_YOUR ASSIGNMENT_
Scan the lines below and report each one containing "strategies" by copying it.

_TASK INPUT_
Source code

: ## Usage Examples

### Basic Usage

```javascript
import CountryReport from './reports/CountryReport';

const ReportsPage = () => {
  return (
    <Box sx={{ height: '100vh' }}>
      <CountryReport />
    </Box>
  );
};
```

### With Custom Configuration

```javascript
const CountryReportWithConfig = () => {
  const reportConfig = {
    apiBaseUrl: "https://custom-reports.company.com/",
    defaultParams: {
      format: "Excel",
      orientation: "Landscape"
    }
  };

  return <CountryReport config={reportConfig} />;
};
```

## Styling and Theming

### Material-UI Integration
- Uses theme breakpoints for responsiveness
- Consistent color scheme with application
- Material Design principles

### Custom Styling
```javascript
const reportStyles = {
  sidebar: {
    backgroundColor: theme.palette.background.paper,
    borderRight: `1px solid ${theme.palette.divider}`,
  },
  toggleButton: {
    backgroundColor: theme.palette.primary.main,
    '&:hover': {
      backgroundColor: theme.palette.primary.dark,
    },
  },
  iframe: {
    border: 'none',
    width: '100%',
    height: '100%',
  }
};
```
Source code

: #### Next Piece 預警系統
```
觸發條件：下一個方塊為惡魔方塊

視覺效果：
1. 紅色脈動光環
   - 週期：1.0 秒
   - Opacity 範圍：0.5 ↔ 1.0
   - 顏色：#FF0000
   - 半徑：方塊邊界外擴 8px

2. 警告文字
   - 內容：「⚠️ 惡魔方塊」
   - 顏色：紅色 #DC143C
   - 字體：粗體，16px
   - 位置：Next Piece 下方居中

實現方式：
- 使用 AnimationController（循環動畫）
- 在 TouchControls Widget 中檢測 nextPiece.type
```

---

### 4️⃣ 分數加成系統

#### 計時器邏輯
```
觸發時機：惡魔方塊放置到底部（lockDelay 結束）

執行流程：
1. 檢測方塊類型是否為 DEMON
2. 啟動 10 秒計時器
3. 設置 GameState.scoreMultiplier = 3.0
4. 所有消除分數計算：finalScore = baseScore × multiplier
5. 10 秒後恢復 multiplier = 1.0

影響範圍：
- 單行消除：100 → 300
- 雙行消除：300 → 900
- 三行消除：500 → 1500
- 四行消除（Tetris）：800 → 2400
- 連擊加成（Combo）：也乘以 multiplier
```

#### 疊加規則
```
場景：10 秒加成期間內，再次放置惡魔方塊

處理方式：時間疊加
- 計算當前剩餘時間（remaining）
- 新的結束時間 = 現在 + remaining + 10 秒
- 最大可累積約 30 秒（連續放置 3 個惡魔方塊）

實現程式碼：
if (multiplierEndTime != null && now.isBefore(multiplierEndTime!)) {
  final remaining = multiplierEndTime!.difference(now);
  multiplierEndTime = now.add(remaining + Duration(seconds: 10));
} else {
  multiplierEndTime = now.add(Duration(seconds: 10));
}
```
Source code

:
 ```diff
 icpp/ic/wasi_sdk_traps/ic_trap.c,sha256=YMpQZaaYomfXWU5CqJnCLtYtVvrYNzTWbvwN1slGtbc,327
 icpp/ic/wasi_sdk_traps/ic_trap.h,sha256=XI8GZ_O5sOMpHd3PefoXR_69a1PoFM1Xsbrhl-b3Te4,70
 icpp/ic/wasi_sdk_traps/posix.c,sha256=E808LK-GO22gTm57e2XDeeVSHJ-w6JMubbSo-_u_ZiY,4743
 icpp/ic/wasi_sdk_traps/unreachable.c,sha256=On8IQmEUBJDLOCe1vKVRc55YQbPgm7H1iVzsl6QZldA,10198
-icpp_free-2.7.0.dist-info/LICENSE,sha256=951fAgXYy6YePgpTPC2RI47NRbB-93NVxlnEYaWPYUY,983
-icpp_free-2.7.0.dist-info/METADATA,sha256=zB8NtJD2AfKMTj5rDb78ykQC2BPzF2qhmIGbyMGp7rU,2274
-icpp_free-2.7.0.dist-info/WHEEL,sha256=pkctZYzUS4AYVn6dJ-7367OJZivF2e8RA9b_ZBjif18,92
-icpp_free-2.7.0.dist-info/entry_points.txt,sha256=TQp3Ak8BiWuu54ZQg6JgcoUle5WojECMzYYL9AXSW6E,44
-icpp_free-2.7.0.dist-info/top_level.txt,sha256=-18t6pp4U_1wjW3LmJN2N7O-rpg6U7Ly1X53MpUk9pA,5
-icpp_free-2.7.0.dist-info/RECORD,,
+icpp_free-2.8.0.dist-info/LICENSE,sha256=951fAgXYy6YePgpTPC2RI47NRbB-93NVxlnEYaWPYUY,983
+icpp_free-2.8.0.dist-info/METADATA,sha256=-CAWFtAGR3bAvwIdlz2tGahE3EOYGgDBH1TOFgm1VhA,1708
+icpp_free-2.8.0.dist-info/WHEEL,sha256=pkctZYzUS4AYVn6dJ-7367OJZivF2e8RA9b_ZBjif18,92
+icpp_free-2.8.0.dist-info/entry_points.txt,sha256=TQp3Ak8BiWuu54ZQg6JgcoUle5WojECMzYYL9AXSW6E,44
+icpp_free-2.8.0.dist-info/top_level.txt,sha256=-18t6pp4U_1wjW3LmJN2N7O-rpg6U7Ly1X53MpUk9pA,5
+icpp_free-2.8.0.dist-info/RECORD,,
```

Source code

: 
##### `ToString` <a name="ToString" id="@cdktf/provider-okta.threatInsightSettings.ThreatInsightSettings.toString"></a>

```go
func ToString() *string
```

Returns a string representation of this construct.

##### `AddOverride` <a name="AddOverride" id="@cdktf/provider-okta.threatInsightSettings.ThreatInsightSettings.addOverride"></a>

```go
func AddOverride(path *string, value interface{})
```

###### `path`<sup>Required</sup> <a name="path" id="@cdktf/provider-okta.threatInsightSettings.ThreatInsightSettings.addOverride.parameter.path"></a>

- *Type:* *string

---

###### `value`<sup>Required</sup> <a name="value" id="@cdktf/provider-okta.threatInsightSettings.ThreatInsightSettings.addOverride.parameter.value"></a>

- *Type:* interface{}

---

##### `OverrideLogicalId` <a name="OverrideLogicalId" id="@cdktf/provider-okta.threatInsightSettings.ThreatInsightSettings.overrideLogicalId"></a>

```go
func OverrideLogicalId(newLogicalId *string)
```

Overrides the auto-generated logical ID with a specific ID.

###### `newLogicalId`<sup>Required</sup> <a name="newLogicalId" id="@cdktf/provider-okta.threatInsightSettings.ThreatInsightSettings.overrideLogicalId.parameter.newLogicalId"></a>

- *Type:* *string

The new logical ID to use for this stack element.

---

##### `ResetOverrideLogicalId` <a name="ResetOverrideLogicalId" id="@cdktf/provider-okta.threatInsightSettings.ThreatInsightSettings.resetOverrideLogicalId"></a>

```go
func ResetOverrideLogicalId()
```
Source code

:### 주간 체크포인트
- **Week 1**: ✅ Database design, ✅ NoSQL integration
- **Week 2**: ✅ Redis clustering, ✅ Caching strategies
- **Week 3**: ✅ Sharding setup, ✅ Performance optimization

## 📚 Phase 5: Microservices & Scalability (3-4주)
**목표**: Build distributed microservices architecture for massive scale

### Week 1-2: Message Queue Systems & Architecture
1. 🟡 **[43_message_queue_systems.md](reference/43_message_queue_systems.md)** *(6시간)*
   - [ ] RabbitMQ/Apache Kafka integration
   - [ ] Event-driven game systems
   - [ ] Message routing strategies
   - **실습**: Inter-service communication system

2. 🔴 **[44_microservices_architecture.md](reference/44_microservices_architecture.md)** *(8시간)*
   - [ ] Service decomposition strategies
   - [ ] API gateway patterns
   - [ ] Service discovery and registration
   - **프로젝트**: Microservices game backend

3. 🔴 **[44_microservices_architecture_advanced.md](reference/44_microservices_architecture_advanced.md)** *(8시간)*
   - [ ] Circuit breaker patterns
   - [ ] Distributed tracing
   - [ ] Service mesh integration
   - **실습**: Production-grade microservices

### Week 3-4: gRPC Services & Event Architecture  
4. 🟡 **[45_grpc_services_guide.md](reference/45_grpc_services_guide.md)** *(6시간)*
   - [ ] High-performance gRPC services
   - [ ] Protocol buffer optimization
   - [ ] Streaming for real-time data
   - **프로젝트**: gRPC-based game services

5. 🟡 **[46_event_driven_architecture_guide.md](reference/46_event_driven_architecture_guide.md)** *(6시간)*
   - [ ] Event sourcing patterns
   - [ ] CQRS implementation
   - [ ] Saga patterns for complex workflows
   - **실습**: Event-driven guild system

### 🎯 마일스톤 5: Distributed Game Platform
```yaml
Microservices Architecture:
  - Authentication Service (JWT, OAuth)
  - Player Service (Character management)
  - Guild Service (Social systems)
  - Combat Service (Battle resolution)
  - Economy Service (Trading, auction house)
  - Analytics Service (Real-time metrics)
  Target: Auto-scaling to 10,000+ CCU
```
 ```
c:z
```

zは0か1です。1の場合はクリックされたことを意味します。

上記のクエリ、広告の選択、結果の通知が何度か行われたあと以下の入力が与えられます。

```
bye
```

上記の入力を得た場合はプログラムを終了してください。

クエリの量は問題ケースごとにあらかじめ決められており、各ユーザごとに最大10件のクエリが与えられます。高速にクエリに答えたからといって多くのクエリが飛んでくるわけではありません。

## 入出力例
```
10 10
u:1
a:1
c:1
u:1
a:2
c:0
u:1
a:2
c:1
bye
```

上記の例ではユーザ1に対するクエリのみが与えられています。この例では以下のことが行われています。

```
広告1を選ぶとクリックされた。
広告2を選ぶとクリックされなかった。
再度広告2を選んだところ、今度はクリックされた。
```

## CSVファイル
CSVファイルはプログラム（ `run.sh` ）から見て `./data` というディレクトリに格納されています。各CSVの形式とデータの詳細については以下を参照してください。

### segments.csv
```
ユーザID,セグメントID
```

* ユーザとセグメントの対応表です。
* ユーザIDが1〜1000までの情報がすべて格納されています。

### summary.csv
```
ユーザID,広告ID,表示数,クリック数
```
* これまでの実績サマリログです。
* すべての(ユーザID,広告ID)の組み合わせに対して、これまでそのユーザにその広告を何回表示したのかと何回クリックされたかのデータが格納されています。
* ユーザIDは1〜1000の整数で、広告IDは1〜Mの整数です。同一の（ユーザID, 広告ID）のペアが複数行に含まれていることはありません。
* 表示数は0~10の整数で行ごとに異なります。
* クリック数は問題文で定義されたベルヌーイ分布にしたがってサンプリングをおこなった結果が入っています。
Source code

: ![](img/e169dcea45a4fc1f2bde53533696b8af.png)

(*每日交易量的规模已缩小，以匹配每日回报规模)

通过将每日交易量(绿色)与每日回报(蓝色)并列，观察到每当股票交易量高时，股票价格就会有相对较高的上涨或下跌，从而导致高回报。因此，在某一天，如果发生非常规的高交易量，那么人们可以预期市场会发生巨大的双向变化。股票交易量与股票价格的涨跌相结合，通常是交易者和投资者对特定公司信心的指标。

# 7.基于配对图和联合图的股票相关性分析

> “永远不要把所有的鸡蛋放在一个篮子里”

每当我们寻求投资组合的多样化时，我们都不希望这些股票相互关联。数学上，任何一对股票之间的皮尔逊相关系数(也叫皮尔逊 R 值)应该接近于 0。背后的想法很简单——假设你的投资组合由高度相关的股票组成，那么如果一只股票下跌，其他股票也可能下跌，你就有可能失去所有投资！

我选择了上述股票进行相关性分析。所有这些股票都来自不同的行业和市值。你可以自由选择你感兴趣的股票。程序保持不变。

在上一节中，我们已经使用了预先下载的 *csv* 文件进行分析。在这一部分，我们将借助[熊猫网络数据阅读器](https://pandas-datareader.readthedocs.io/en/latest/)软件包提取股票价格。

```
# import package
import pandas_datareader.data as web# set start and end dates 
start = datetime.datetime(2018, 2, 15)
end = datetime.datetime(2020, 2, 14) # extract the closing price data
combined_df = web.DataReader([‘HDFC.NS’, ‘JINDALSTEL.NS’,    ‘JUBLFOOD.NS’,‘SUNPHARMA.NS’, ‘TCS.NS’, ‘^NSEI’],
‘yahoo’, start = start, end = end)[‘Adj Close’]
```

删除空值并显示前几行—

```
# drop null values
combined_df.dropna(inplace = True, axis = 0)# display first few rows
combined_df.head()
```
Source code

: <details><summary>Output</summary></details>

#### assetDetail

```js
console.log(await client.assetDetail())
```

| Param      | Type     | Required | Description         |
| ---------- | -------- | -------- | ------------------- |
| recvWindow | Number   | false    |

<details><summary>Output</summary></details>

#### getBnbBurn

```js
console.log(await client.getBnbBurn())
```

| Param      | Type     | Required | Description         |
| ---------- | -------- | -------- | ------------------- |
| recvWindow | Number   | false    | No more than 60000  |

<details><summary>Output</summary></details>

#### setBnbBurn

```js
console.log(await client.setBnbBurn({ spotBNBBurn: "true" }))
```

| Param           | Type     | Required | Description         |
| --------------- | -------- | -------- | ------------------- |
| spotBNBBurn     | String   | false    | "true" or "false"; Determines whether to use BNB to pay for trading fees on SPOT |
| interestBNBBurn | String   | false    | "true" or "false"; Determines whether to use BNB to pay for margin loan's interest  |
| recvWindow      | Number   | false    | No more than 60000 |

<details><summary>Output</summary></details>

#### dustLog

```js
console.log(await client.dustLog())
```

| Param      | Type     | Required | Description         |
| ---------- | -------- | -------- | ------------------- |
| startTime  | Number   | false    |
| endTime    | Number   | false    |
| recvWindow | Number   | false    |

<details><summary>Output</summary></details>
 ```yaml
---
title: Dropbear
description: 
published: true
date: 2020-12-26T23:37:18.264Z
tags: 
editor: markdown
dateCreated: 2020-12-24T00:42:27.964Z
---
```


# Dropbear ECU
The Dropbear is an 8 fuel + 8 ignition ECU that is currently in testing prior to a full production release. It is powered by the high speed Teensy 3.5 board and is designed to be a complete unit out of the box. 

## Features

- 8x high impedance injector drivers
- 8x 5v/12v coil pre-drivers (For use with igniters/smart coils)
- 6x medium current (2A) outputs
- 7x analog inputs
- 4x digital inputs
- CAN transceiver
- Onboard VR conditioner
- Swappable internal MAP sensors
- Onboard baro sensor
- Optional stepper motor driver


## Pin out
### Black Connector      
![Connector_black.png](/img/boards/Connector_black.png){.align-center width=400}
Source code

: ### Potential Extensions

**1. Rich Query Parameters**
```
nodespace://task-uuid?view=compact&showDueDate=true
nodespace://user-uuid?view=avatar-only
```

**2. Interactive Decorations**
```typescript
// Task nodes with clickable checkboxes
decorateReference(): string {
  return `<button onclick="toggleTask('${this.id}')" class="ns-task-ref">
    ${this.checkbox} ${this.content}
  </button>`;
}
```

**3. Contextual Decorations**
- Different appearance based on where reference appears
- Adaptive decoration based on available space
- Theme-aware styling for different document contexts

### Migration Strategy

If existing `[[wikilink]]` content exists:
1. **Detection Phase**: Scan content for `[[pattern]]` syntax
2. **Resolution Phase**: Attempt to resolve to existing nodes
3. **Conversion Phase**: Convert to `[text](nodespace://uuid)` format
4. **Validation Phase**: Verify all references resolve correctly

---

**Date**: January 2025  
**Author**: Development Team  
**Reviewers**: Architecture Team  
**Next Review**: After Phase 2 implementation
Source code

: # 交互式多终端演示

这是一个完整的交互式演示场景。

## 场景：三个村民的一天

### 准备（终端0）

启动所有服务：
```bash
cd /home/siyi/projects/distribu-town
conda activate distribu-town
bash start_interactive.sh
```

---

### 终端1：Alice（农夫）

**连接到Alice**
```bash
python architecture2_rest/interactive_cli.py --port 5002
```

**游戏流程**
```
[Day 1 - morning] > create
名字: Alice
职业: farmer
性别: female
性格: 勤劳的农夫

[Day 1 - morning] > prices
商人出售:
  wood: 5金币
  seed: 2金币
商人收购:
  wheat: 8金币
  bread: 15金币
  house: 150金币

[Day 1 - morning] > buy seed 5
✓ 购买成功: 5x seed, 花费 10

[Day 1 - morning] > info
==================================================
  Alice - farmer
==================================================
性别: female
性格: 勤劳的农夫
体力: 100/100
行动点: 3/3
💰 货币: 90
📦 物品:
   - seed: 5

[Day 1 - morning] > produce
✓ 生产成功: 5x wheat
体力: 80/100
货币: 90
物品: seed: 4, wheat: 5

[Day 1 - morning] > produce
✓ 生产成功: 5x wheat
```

_TASK OUTPUT_
- **Week 2**: ✅ Redis clustering, ✅ Caching strategies
   - [ ] Message routing strategies
   - [ ] Service decomposition strategies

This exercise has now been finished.